Апофеозом такого способа метафорического письма, осуществляющего «дефигурацию» буквально каждого тропа, видится мне двустишие из «Лесенки» Алексея Парщикова: «Например, если вынуть дугу из быка,//соскользнет он в линейную мглу червяка» [22] . В этой строфе любое слово включено в беспредельную и прогрессирующую (подобно лейбницевскому числовому ряду) вереницу превращений, затрагивающих и расшатывающих закрепленные за ним устойчивые биологические, геометрические или метафизические реалии. О дефигурации подробно говорит Поль де Ман применительно к «Триумфу Жизни» Шелли, понимая под нею «попадание в поле зрения» поэтического текста чужеродного кодового слова, непознанного пароля, приводящее к блокировке репрезентации и приостановке процесса смыслообразования [23] . В поэтике «метареалистов» причиной дефигурации оказывается буквально любое слово, мгновенно отчуждаясь от исконного смысла и обрастая «чешуей» новых, ему органически чуждых. В сослагательном наклонении неотвратимость дефигурации (и ее неизбежное фиаско) заявлены в стихотворении Жданова «Пророки», где она предстает подобно изъятию, изыманию из предмета его сущностной атрибутики, свойств и категорий, собственно и делающих его реальным: «Можно вынуть занозу из мака живого,//чтобы он перестал кровениться в отваге,//можно вынуть историю из пешехода, //научить красотой изнуренное слово//воздвигать закрома из болящей бумаги,//чтобы в них пустовала иная природа//<...>//но нельзя, потому что...и в этом все дело» [24] . Нельзя, потому что в случае доведения одного конкретного превращения до логического финала, за ним обнажится «чистая реальность», иначе, «чистое Ничто». Нанизывание метафор и одновременное их рассеяние приводят к невозможности обнаружить за ними ни четкой временной длительности, ни отчетливого пространственного топоса (эта манера «метареализма» усилена и радикализирована в поэтике Аркадия Драгомощенко, где атопичность, безместность [25] образа разрушает даже скрепляющую его метафорическую оболочку).
4
Компиляция стихотворений Еременко, Жданова и Парщикова в одном томе, являющимся, по сути, ностальгическим воздаянием большой личной дружбе, убеждает в двух противоречивых вещах. С одной стороны, их поэтические системы, несмотря на значимое пересечение их судеб и карьер на определенном этапе биографии, представляются разнопорядковыми и в целом несхожими единицами, требующими отдельных интепретационных подходов и относимыми к обособленным культурным контекстам. С другой стороны, фактически не существоваший в ранге «направления», здесь можно солидаризироваться с Кукулиным, «метареализм» все-таки завидетельствовал свое присутствие одним очень важным «товарным знаком», отличающим манеры и Парщикова, и Жданова и Еременко: у каждого из них на месте традиционной метафор генерируется новый, искаженный до неузнаваемости троп, призванный заместить и компенсировать отсутствие реальности.

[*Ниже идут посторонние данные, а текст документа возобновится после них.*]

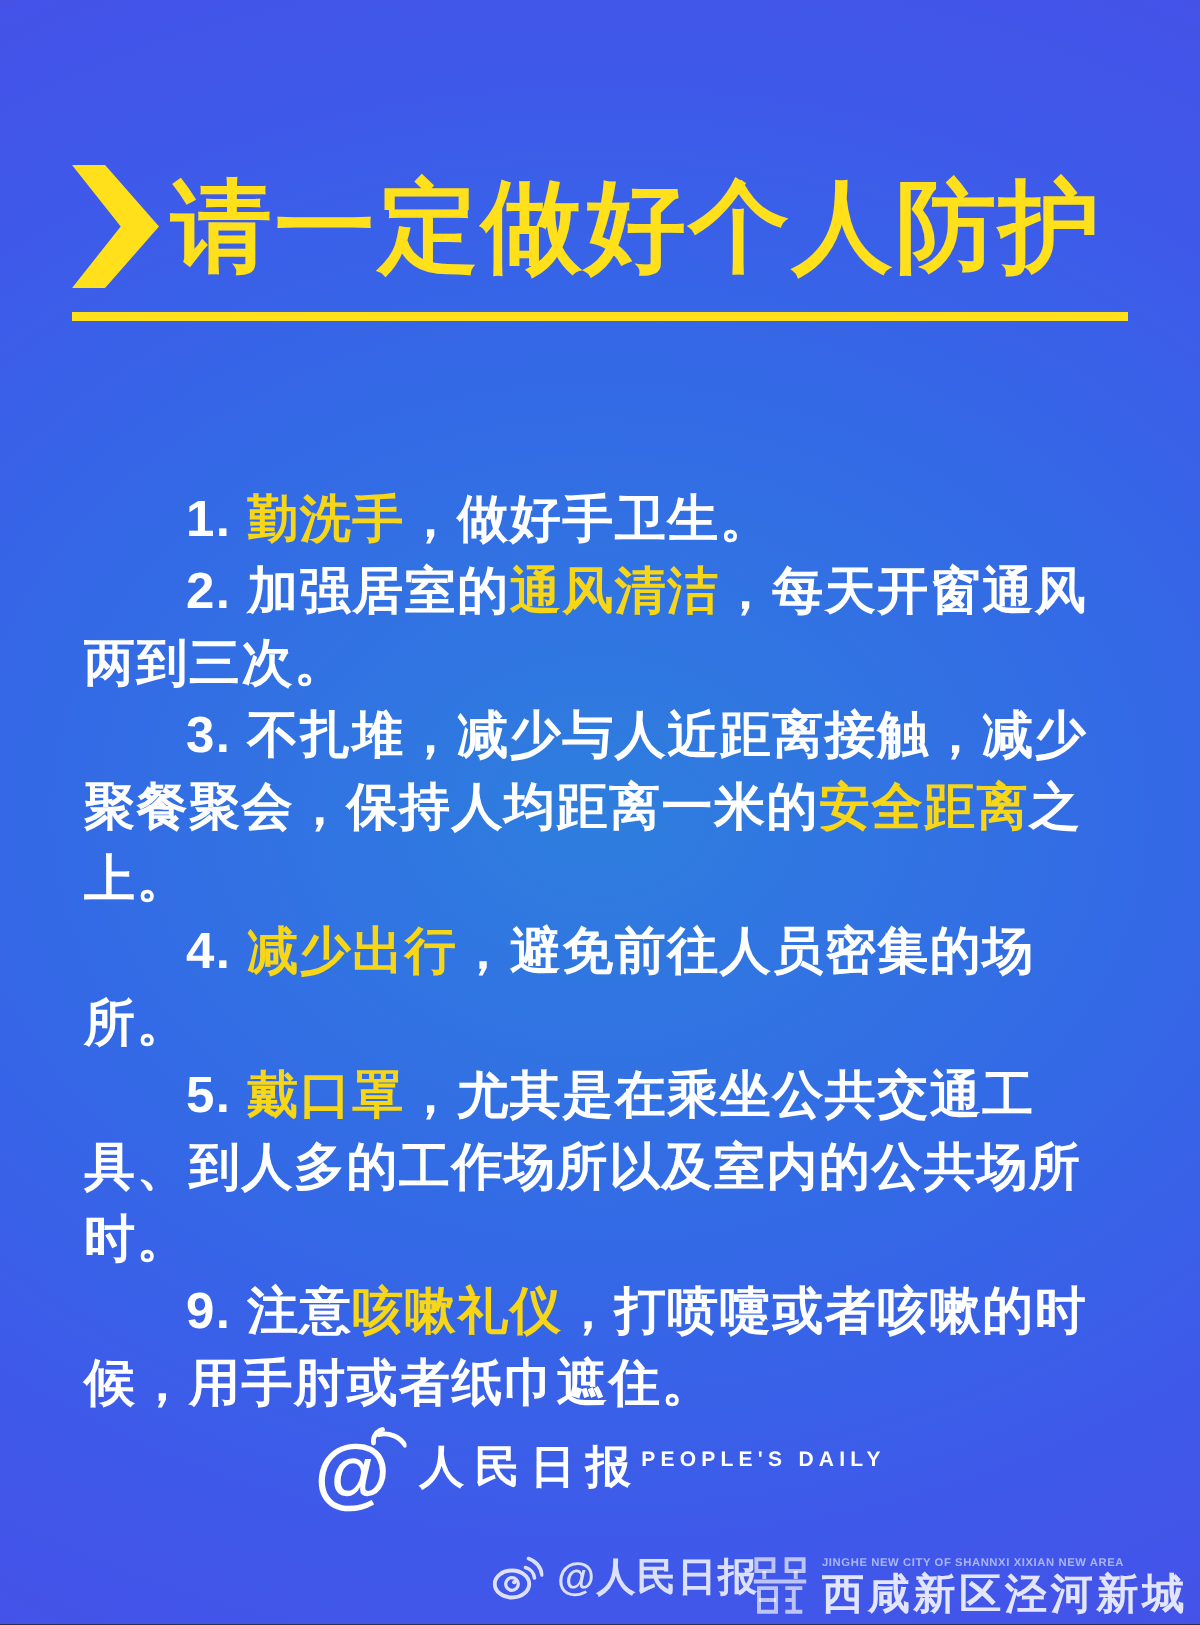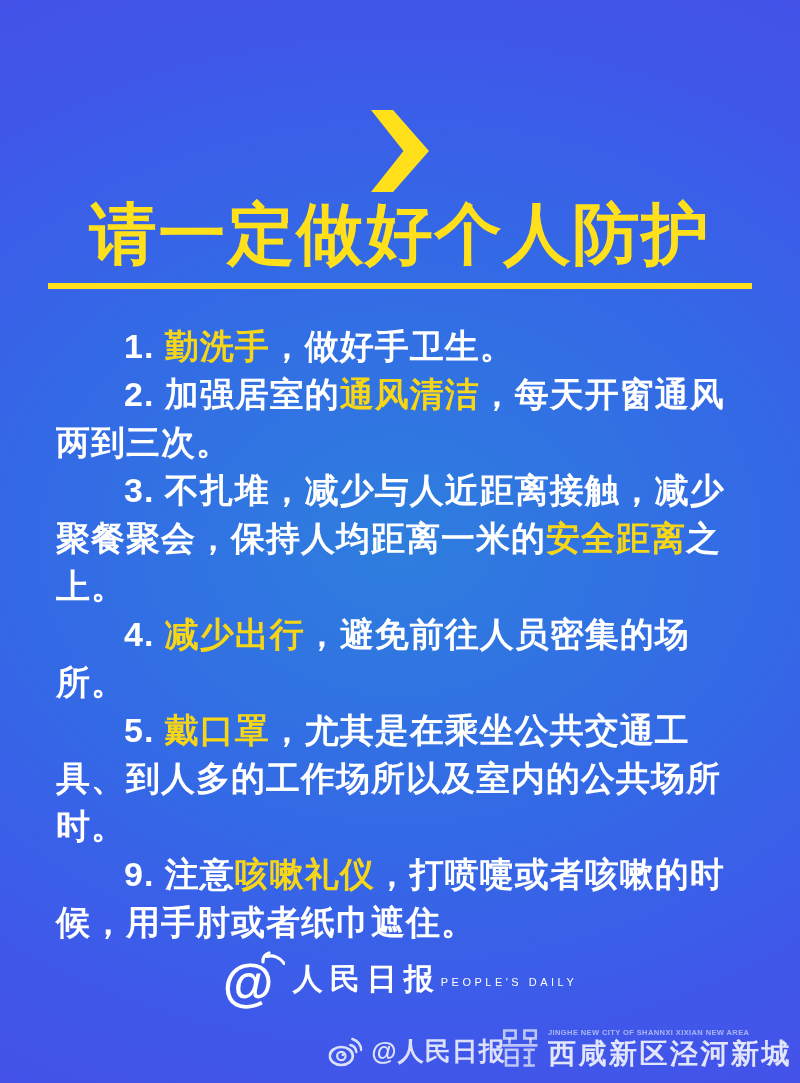"请一定做好个人防护" .title-row { flex-direction: column -> none }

В поэтике Александра Еременко таким тропом делается Ирония; выступая в амплуа «политической метафоры», она предъявляет себя средством терапии и активного изживания примет тоталитарного опыта, отложившихся в культурной памяти и комплексах исторической вины. Искупительная и целительная Ирония в поэзии Еременко формально реализуется путем выстраивания в пародийный ряд реминисценций и сатирически обыгранных цитат из программных стихотворений Блока, Мандельштама, Ахматовой, Цветаевой, служащих для советской интеллигенции почти что «иконами» коллективного сопротивления.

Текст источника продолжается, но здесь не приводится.